It was a dark and stormy night.
I'd been working late. Thankfully, a taxi was waiting in front of our building.
Climbing in, I gave the driver my address and closed my eyes.
“Would you like a massage?” said the driver from the front seat.
Crap. It was finally happening to me. To me!
I'd survived four years in Manhattan without a mugging, but Seoul was going to get me.
I stealthily reached for the door.
“I said, would you like a massage?” he said again.
Before I could cannonball out of the moving car, something amazing happened.
The back of my seat began to poke lightly at my shoulders. Then it began massaging my lower back. Then up and down my spine.
It felt good. Absurdly good. What the hell was this?
I looked around the cab, which from the outside had looked like any other Seoul taxi.
No ordinary cab The ceiling was wallpapered with a gaudy but cute flower scheme. There were little bunches of Christmas lights under the driver’s seat and I could hear hear a steady trickle of running water.
I looked down. The pleasant gurgling was coming from a mini-fountain next to my feet. The fountain had a turning water wheel and … live goldfish?
I'd been weary minutes before, but with the massage and this bizarre cab, I felt wonderful.
Who was this driver and why couldn’t all the cabs in the world be like this?
I knew we had to talk.
Drawing on an extensive background in mechanical engineering and management, taxi driver Chung Nok-hyun, 66, has a grand proposal. If he has his way, all the taxis in Seoul would become what he calls “garden taxis.”
Following his own cab, the city's taxis would be outfitted with flowers, grass, live goldfish, massage seats and a mini-karaoke machine (he does the singing in his own cab, upon request).

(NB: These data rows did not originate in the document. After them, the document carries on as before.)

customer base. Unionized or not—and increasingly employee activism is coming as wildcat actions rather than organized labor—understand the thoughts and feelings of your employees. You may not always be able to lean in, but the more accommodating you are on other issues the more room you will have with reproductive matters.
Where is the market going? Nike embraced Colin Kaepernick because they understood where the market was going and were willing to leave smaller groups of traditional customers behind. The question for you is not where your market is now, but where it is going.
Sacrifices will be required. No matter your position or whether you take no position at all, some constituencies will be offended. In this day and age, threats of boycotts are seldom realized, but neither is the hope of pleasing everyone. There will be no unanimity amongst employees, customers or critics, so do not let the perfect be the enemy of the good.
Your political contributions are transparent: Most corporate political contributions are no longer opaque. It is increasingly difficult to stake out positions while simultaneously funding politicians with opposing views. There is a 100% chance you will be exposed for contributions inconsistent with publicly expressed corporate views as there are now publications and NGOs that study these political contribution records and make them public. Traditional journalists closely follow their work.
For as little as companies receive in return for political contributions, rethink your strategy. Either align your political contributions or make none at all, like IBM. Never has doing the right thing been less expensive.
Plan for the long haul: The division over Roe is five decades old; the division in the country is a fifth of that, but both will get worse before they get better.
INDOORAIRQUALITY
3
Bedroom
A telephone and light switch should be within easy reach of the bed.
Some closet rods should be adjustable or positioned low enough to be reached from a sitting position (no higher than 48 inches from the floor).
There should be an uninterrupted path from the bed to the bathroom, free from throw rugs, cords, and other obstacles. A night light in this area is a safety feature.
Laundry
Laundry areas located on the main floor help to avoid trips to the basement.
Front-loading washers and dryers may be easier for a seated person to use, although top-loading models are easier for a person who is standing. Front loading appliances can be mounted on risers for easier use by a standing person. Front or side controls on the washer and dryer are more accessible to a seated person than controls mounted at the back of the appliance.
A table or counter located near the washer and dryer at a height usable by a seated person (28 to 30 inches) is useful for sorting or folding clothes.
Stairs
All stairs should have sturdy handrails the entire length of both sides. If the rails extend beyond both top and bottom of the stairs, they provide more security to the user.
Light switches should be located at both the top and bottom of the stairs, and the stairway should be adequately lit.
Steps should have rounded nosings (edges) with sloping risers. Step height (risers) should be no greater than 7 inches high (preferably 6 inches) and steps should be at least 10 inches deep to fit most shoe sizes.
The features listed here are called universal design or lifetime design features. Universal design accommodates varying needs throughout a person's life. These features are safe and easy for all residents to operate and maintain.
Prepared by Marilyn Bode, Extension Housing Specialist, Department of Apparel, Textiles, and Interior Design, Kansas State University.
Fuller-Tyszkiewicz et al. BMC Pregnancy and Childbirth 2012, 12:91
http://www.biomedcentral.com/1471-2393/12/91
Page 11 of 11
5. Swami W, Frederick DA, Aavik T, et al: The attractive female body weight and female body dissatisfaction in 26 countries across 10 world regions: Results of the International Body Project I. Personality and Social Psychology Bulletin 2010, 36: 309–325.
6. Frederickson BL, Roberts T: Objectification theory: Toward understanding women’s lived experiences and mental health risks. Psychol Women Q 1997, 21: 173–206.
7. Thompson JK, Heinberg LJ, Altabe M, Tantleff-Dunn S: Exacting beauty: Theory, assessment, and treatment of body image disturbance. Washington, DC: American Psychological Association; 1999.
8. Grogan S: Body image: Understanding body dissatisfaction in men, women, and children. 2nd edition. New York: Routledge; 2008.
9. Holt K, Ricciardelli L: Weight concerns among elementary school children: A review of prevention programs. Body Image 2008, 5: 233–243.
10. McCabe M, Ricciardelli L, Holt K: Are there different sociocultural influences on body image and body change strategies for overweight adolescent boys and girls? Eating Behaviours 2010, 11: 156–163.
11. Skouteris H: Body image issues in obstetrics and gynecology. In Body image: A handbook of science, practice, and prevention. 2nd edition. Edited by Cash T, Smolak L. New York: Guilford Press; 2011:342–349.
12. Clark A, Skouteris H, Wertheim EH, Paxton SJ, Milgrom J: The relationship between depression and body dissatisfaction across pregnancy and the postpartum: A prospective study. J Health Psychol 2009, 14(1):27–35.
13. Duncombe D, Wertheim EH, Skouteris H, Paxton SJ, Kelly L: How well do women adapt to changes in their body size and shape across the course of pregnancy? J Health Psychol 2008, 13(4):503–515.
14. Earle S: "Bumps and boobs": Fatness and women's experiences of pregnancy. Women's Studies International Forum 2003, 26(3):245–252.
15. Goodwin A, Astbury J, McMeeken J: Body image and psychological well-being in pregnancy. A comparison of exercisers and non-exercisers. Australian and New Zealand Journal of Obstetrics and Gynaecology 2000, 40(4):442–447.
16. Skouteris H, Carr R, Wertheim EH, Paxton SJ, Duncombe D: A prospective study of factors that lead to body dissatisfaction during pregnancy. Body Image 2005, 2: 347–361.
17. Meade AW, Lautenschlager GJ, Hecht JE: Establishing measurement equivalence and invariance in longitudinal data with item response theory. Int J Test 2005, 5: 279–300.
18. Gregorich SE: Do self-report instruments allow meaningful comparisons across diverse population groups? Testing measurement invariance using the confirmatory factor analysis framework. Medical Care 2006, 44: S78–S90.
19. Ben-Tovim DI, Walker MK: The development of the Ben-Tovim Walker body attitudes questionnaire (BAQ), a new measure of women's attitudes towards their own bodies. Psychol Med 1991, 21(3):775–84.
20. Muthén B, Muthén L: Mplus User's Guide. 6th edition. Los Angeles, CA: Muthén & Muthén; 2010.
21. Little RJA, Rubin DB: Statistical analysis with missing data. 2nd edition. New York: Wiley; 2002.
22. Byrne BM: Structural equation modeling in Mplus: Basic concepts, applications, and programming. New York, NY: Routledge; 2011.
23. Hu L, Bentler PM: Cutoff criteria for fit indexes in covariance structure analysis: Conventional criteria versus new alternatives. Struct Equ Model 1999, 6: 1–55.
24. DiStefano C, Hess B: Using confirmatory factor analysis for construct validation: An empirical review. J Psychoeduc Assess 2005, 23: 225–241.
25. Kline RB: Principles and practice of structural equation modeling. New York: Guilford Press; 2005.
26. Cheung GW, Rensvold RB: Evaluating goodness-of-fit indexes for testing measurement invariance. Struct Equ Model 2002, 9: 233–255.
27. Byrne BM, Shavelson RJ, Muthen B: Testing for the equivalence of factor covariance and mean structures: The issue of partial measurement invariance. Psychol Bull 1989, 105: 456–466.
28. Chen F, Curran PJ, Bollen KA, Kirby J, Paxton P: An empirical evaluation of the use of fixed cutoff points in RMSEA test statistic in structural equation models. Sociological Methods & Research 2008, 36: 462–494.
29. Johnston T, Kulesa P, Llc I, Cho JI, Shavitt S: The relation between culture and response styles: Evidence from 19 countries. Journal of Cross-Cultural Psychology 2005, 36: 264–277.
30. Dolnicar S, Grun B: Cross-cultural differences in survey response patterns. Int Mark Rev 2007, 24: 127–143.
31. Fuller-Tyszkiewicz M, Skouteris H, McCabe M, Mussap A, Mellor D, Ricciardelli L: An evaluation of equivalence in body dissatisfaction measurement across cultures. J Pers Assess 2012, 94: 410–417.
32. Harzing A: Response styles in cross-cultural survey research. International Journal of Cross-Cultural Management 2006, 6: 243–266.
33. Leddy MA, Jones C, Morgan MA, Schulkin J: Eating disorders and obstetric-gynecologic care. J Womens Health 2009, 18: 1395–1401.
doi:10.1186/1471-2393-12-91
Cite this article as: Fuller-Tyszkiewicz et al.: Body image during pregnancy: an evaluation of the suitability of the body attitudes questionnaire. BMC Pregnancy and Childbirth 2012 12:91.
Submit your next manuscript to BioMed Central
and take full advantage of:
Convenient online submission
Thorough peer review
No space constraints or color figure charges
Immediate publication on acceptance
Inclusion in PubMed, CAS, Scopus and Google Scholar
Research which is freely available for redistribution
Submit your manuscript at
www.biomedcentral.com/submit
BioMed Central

After retiring seven years ago from a career as director of a local electronics company, Chung began driving a taxi. He bought a massage device online for US$200, cut a large hole in the backseat and installed the device by hooking it up to the car’s electrical system.
“It was quite easy for me because I am comfortable with electronics and machines,” Chung says. “My passengers are always enthralled and I’ve had many people tell me it would be a wonderful tourism draw to change all the cabs in Seoul to be like mine.”
One passenger wrote to the Seoul government telling them about the cab, suggesting they work with Chung on developing a venture.
“I hope the Seoul mayor will hear my idea,” says Chung. “This will make Seoul taxis famous in the eyes of the world.” Chung has already filed for an international patent, which his lawyer says will come through around May.
Chung’s vision doesn’t stop at just taxis.
“I want to work with Hyundai and Kia,” he says. “I think it would help cars sell more if they were like mine.”
What's the next addition for his “garden taxi"?
“I’m installing a laptop so that my passengers can have Internet,” says Chung. “People wonder if having so many electronic devices installed in the car uses up more gas, but the electrical system is completely separate. The gas bill isn’t affected.”